A new report released on Wednesday has said that religious freedom and tolerance are under threat in India. The analysis by the United States Commission on International Religious Freedom was based on violations of rights it found in 2016 and observations of contributing factors, such as national and state laws that restrict religious conversion and cow slaughter, among others.
The document noted that although Prime Minister Narendra Modi had publicly condemned religious intolerance, members of his Bharatiya Janata Party were connected with right-wing groups involved in communal violations. “Hindu nationalist groups – such as the Rashtriya Swayamsevak Sangh, Sangh Parivar, and Vishva Hindu Parishad – and their sympathisers perpetrated numerous incidents of intimidation, harassment, and violence against religious minority communities and Hindu Dalits,” the report said, adding that these violations were most “frequent and severe” in 10 of India’s 29 states.
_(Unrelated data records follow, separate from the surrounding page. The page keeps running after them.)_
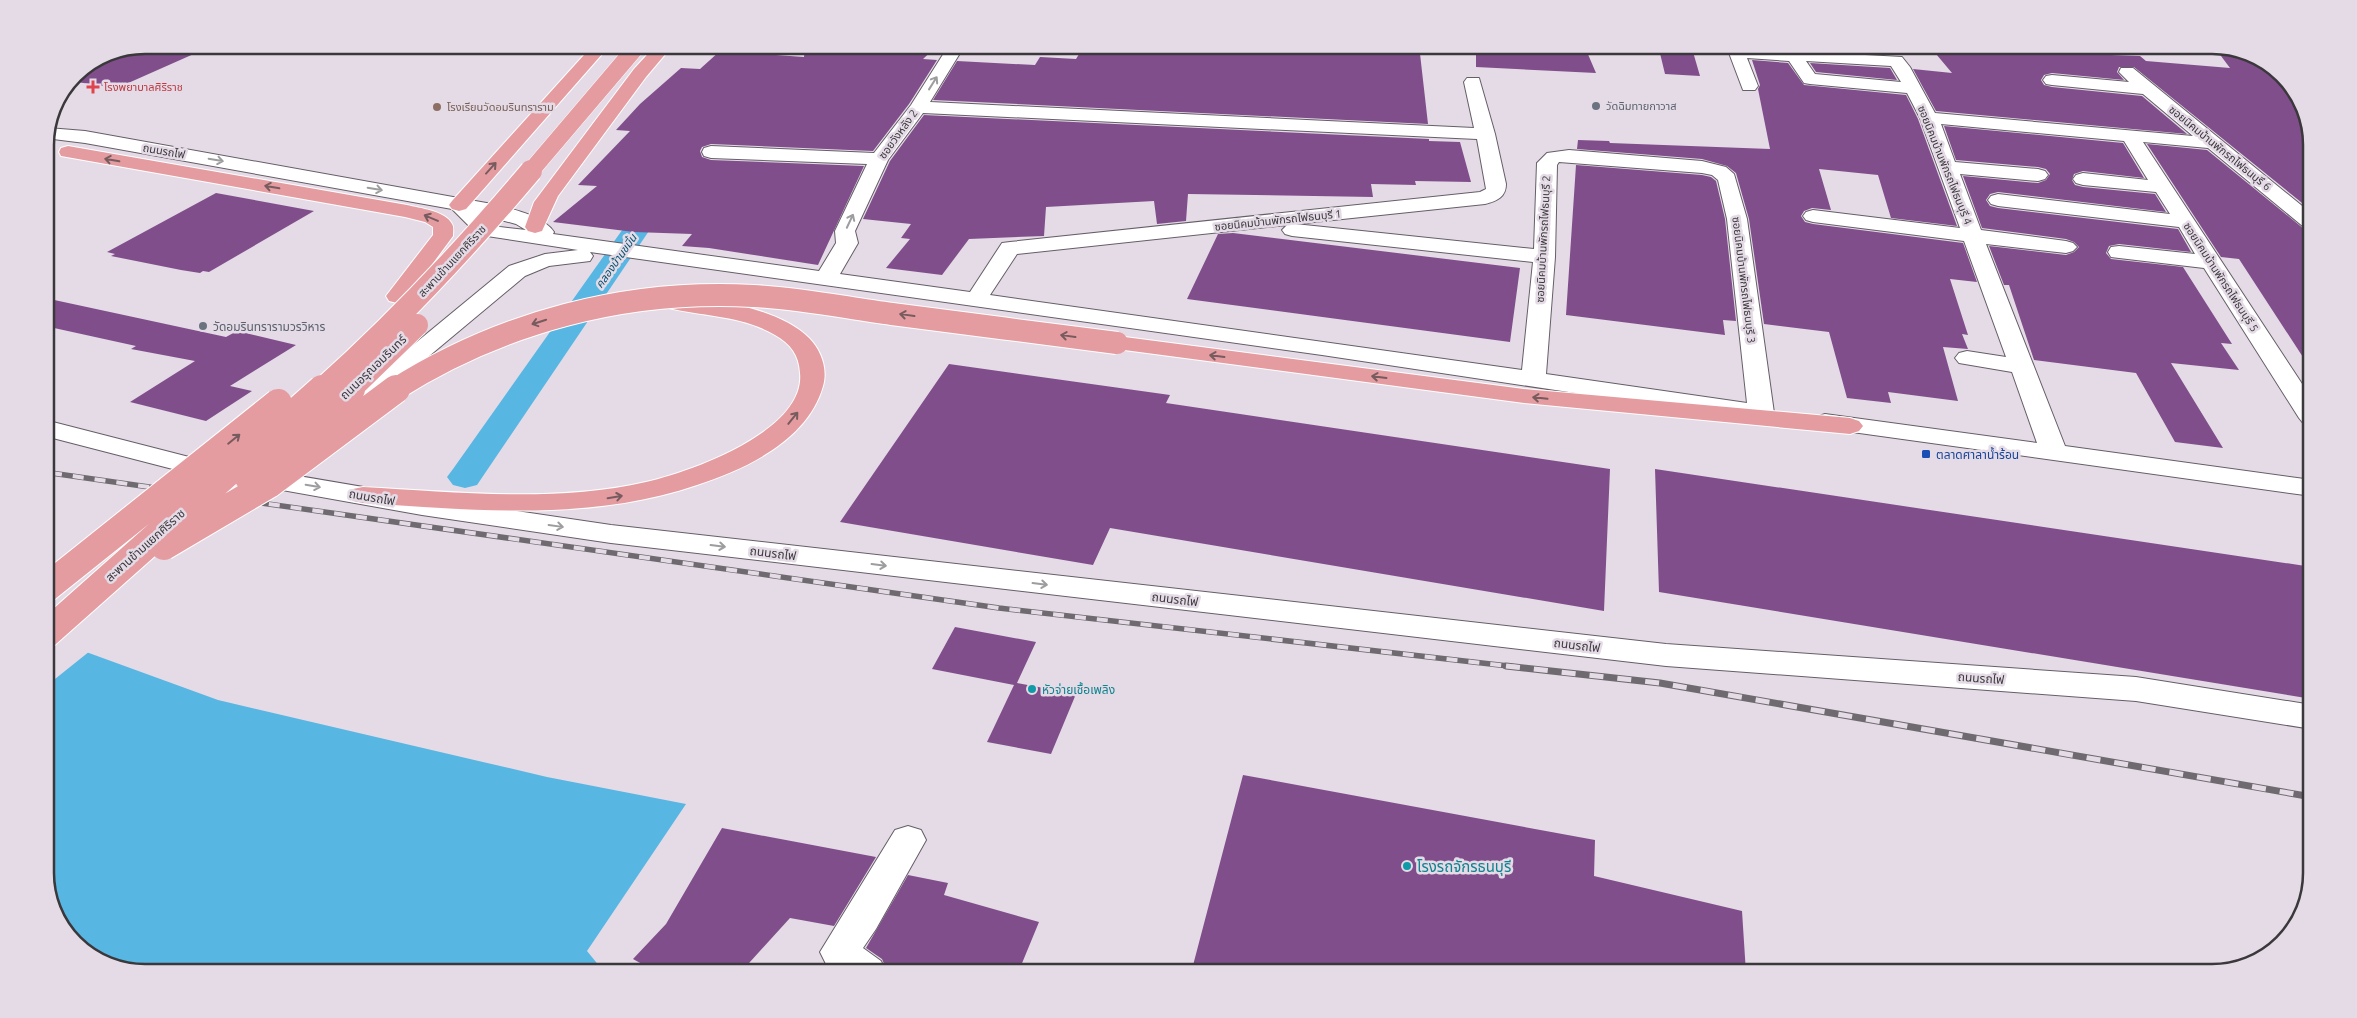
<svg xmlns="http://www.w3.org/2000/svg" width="2357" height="1018" viewBox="0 0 2357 1018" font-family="Ubuntu,'Noto Sans Thai',sans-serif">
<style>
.water{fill:#58b6e3}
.pier{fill:#e4dbe6}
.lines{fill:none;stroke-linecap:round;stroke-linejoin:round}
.canal{fill:#58b6e3;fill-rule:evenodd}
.building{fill:#814e8c}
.minor-casing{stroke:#655e67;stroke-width:2}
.major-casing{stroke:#fff;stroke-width:2}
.minor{fill:#fff;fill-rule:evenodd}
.major{fill:#e59ca0;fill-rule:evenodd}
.rail-far1-casing{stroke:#6f6a70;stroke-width:5.5}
.rail-casing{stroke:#6f6a70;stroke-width:7}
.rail-far1{stroke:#e4dbe6;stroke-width:4;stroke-dasharray:11;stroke-linecap:butt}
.rail{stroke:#e4dbe6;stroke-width:5;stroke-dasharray:14;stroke-linecap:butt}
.major-bridge-far2-casing{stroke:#fff;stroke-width:18;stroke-linecap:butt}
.major-bridge-far1-casing{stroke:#fff;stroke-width:24;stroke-linecap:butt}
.major-bridge-casing{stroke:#fff;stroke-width:30;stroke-linecap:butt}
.major-bridge-far2{stroke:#e59ca0;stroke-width:17}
.major-bridge-far1{stroke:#e59ca0;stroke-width:22}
.major-bridge{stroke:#e59ca0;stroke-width:28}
.oneway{stroke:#9d9c9e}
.oneway2{stroke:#765b5f}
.health-dot{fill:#e0444e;stroke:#e4dbe6;stroke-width:2}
.worship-dot{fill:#6b7280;stroke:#e4dbe6;stroke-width:2}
.education-dot{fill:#8d6e63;stroke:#e4dbe6;stroke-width:2}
.transit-dot{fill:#1a4fb4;stroke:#e4dbe6;stroke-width:2}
.culture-dot{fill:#0f9aa8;stroke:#e4dbe6;stroke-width:2}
.labels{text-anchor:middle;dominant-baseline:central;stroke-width:5;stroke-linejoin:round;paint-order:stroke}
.far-health-label{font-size:11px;fill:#be3a42;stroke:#e4dbe6;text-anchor:start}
.far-worship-label{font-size:11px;fill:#5b616d;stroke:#e4dbe6;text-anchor:start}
.far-education-label{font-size:11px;fill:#785e54;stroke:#e4dbe6;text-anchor:start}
.far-street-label{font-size:11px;fill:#3b383c;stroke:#e4dbe6}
.far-water-label{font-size:11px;font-style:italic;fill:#00506f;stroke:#e4dbe6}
.worship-label{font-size:12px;fill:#5b616d;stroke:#e4dbe6;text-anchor:start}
.street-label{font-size:12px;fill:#3b383c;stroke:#e4dbe6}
.transit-label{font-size:12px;fill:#164399;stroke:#e4dbe6;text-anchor:start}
.culture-label{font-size:12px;fill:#0d838f;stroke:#e4dbe6;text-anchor:start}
.near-culture-label{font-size:15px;fill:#0d838f;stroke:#e4dbe6;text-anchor:start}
.rim{fill:none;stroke:#3b383c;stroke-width:2.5}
</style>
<rect width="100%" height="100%" fill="#e4dbe6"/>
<path class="water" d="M45 637 218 700 547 777 686 804 587 951 605 973H145L107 966 65 934 45 880Z"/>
<path class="pier" d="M45 635 90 651 45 687Z"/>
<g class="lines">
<path class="canal" d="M755 45H777L739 99 731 101 723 99 719 94Z
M663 183 672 185 676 191 477 485 465 488 453 485 447 477 453 469 654 185Z"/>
</g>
<path class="building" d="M145 45H214L117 88 70 81 74 74 100 57 115 51Z
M805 45H938L923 59 937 60 909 104 873 151 711 144 702 147 700 151 702 157 711 160 864 166 818 265 709 248 682 246 692 234 634 232 553 222 597 186 578 185 630 131 616 130 640 104 681 68 700 69 720 51 804 57Z
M1152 45H1419L1428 124 933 100 957 61 1035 65 1040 57 1076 59 1084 46 1120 48 1121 46 1151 47Z
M1476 45H1584L1596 73 1476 67Z
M1658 45H1691L1700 76 1665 74Z
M1749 45H1856L1862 53 1750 47Z
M1931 45H2008L2013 51 2023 52 2140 56 2146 61 2230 68 2218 52 2253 55 2295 89 2312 139V211L2134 67H2119L2117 72 2124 80 2052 73 2044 75 2041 80 2044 85 2052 87 2142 96 2187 134 1936 111 1913 69 1952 73 1931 48H1933Z
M1752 60 1788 63 1804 85 1906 95 1918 119 1957 226 1891 218 1878 175 1819 169 1831 210 1812 208 1804 211 1801 216 1805 222 1813 224 1963 243 1977 282 1950 279 1968 335 1962 334 1968 349 1943 347 1958 401 1888 392 1891 403 1847 398 1829 332 1764 324 1749 219 1736 173 1727 166 1702 159 1577 149 1578 140 1609 141 1610 143 1770 149 1758 89 1760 85Z
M1810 63 1890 68 1897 80 1816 72Z
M924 115 1429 139V141L1460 142 1471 182 1415 181 1416 185 1371 184 1373 197 1188 194 1186 221 1157 224 1154 201 1046 207 1044 236 969 239 942 275 886 268 910 239 901 238 911 224 863 219 890 161Z
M1944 126 2123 143 2144 178 2083 171 2074 174 2072 180 2075 185 2083 187 2155 194 2166 212 1998 192 1990 194 1986 200 1990 206 1998 208 2178 229 2191 252 2119 244 2109 246 2106 253 2111 259 2183 267 2232 344 2221 343 2239 370 2171 363 2223 448 2175 442 2136 373 2034 360 2009 285H2004L1989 246 2066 255 2074 252 2079 247 2074 242 2066 239 1982 228 1963 176 2038 183 2046 180 2050 174 2046 169 2038 167 1956 160Z
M2147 144 2207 150 2304 229 2312 232V371L2239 259 2221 257Z
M1576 165 1702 175 1711 177 1716 181 1725 219 1736 321 1723 320 1725 335 1566 315Z
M216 193 314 211 209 272 203 271 200 273 181 270 111 256 115 254 107 252Z
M1233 233 1520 268 1510 342 1187 299 1218 234Z
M45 298 226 337 237 331 296 345 230 386 252 391 206 421 130 402 195 361 131 349 136 346 45 326Z
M949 364 1170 395 1166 403 1610 469 1604 611 1110 528 1093 565 840 522Z
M1655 469 2312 567V699L1659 592Z
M955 627 1036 642 1017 683 1076 694 1051 754 987 742 1014 685 932 669Z
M1243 775 1595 840 1594 876 1742 911 1746 973H1191Z
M722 828 876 857 834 926 790 918 740 973H658L633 959 666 924Z
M908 875 948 883 944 895 1039 922 1018 973H888L882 959 866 948Z"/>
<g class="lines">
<g class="minor-casing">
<path id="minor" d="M949 45H965L930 102 1474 128 1464 82 1467 78H1479L1495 134 1506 184C1506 197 1497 201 1485 204L1295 224 1534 249 1537 163 1547 153 1569 150 1702 161 1726 167 1734 174 1747 219 1774 413 1770 418 1761 421 1322 355 590 252 593 256 590 261 549 266 525 276 368 407 359 409 350 407 347 402 350 397 509 266 545 254 578 250 487 236 468 225 452 209 85 143 45 138 48 128 85 131 492 204C511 209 543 215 554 232L553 234 819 271 836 243 835 231 867 164 711 158 704 156 702 152 704 148 711 146 874 153 911 105ZM923 113 1477 139 1486 189 1480 192 1010 242 1002 243 970 292 840 274 858 243 855 231 888 160ZM1559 162 1702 173 1712 175 1718 180 1727 219 1747 403 1546 374 1555 257 1557 165ZM479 214 516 224 526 230 500 227ZM1287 225 1282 230 1285 234 1292 236 1533 262 1522 370 990 295 1017 254Z
M1737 48 1902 57 1910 67 1935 113 2193 136 2143 94 2052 85 2046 84 2043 80 2046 76 2052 75 2129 82 2119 72 2121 68H2133L2312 214V230L2305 228 2208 148 2143 142 2312 399V426L2303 423 2299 418 2204 268 2119 258 2111 257 2108 252 2111 247 2119 246 2195 254 2179 227 1998 206 1991 204 1988 200 1991 196 1998 194 2170 214 2156 192 2083 185 2076 183 2073 179 2076 175 2083 173 2148 180 2124 141 1941 124 1955 162 2038 169 2045 171 2048 175 2045 179 2038 181 1960 174 1981 230 2066 241 2073 243 2077 247 2073 251 2066 253 1986 244 2065 446 2312 480V496L1816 427 1812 422 1816 417 1825 414 2037 443 2012 372 1959 363 1955 358 1959 353 1967 351 2006 357 1964 241 1813 222 1806 220 1803 216 1806 212 1813 210 1960 228 1920 118 1907 93 1810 84 1804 83 1789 61 1747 58 1758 86 1755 90H1743L1729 53 1731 49ZM1806 61 1891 66 1901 82 1815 74Z
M45 420 193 458 422 497 611 525 1666 644 2136 677 2312 705V729L2136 701 1666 666 611 543 422 515 192 474 45 436Z
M908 826 921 830 926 840 876 929 863 948 881 961 886 973H838L826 964 820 952 895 830Z"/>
</g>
<g class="major-casing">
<path id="major" d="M593 45H610L466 209 459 211 452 209 449 205 452 201Z
M656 45H673L646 77 558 196 542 231 535 233 528 231 525 227 534 202 634 69Z
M68 146 407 205C419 208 446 211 452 224 454 227 453 232 453 236L405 301 397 303 389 301 386 296 433 235V227L425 222 405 217 61 156 59 152 61 148Z
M677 296C717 300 779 308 809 338 821 350 828 369 823 386 808 440 746 469 697 485 589 522 474 510 363 503L353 501 349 495 353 489 363 487C456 492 554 503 646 482 690 472 806 431 800 373 799 355 791 344 775 335 741 315 705 317 669 308L666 303 669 298Z
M1117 336 1524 389 1850 418 1859 421 1863 426 1859 431 1850 434 1524 403 1109 348 1105 343 1109 338Z"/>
</g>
<use href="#minor" class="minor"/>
<use href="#major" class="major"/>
<g class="rail-far1-casing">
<path id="rail-far1" d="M51 473 999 608 1517 667"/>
</g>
<g class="rail-casing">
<path id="rail" d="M1506 666 1660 683 2312 797"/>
</g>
<use href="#rail-far1" class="rail-far1"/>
<use href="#rail" class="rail"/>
<g class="major-bridge-far2-casing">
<path id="major-bridge-far2" d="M530 172 638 45"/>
</g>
<g class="major-bridge-far1-casing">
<path id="major-bridge-far1" d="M321 390C397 322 466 248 531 171
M350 390 417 325
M394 390C501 322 626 289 753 296 800 298 846 308 892 314 967 324 1042 333 1117 343"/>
</g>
<g class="major-bridge-casing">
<path id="major-bridge" d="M249 478 351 389
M164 546 269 484 396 389
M45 589 278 403
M45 635 322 389"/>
</g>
<use href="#major-bridge-far2" class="major-bridge-far2"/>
<use href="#major-bridge-far1" class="major-bridge-far1"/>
<use href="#major-bridge" class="major-bridge"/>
</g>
<defs><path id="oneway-shaft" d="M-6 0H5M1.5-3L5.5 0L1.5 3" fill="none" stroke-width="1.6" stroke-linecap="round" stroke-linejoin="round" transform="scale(1.25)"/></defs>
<g class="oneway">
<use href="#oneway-shaft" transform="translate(933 83) rotate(-58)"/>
<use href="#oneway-shaft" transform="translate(216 160) rotate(10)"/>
<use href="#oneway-shaft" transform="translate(375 189) rotate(10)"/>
<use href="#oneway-shaft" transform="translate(850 221) rotate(-65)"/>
<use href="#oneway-shaft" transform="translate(313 486) rotate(10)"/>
<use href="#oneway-shaft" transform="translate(556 526) rotate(8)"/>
<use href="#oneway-shaft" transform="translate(718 546) rotate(7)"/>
<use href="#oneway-shaft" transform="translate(879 565) rotate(7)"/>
<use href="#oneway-shaft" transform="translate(1040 584) rotate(7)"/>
</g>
<g class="oneway2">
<use href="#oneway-shaft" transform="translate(112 160) rotate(-170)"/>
<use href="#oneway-shaft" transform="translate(491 168) rotate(-48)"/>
<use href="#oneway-shaft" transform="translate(272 187) rotate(-170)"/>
<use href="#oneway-shaft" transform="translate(431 218) rotate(-157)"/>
<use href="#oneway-shaft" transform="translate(907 315) rotate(-172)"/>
<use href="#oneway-shaft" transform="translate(539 322) rotate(162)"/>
<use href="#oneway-shaft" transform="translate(1068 336) rotate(-172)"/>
<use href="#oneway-shaft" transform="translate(1217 356) rotate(-173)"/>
<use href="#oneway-shaft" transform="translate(1379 377) rotate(-173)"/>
<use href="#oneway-shaft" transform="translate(1540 398) rotate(-174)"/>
<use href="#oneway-shaft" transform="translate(793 418) rotate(-51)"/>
<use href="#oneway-shaft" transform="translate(234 439) rotate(-39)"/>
<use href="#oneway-shaft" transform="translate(615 497) rotate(-9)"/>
</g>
<path class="health-dot" d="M90.5 79.5h5v5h5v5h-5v5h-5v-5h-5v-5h5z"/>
<g class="worship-dot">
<circle cx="1596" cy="106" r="5"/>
<circle cx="203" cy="326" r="5"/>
</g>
<circle class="education-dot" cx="437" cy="107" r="5"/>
<rect class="transit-dot" x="1921" y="449" width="10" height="10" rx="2.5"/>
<g class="culture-dot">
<circle cx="1032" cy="689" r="5"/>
<circle cx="1407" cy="866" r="5"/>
</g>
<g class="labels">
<g class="far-health-label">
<text x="104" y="87">โรงพยาบาลศิริราช</text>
</g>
<g class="far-worship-label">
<text x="1606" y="106">วัดฉิมทายกาวาส</text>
</g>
<g class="far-education-label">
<text x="447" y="107">โรงเรียนวัดอมรินทราราม</text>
</g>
<g class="far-street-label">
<text transform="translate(898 134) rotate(-54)">ซอยวังหลัง 2</text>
<text transform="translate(2220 148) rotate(39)">ซอยนิคมบ้านพักรถไฟธนบุรี 6</text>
<text transform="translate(164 151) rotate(10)">ถนนรถไฟ</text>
<text transform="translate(1945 165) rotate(68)">ซอยนิคมบ้านพักรถไฟธนบุรี 4</text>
<text transform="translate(1278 220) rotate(-6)">ซอยนิคมบ้านพักรถไฟธนบุรี 1</text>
<text transform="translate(1543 239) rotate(-87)">ซอยนิคมบ้านพักรถไฟธนบุรี 2</text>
<text transform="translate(452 261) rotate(-47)">สะพานข้ามแยกศิริราช</text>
<text transform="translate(2221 277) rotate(57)">ซอยนิคมบ้านพักรถไฟธนบุรี 5</text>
<text transform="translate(1744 280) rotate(83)">ซอยนิคมบ้านพักรถไฟธนบุรี 3</text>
</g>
<g class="far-water-label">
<text transform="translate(616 261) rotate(-55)">คลองบ้านขมิ้น</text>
</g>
<g class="worship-label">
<text x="213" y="326">วัดอมรินทรารามวรวิหาร</text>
</g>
<g class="street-label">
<text transform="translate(373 367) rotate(-44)">ถนนอรุณอมรินทร์</text>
<text transform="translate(372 497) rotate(10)">ถนนรถไฟ</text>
<text transform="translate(145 545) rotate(-42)">สะพานข้ามแยกศิริราช</text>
<text transform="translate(773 553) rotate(7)">ถนนรถไฟ</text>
<text transform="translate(1175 599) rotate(7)">ถนนรถไฟ</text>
<text transform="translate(1577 645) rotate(7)">ถนนรถไฟ</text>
<text transform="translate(1981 678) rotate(4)">ถนนรถไฟ</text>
</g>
<g class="transit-label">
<text x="1936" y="454">ตลาดศาลาน้ำร้อน</text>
</g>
<g class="culture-label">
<text x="1042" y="689">หัวจ่ายเชื้อเพลิง</text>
</g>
<g class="near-culture-label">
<text x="1417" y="866">โรงรถจักรธนบุรี</text>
</g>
</g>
<path d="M0 0H2357V1018H0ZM145 54H2212A91 91 0 0 1 2303 145V873A91 91 0 0 1 2212 964H145A91 91 0 0 1 54 873V145A91 91 0 0 1 145 54Z" fill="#e4dbe6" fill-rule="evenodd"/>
<path class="rim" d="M145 54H2212A91 91 0 0 1 2303 145V873A91 91 0 0 1 2212 964H145A91 91 0 0 1 54 873V145A91 91 0 0 1 145 54Z"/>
</svg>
The US panel also accused the Indian police and judiciary of being biased and flawed to “create a pervasive climate of impunity in which religious minorities feel increasingly insecure and have no recourse when religiously-motivated crimes occur”. The report has recommended that Washington express its concerns over the deteriorating state of religious freedom in India and also push the Indian government to take measures to counter the disturbing trend.
The independent panel, however, has used a map of India that marks sections of India-administered Kashmir as Pakistani territory, even though that is not the official US position on the dispute. The analysis, once again, categorised India under its Tier 2 section, which includes nations where the violations engaged in or tolerated by the government are serious.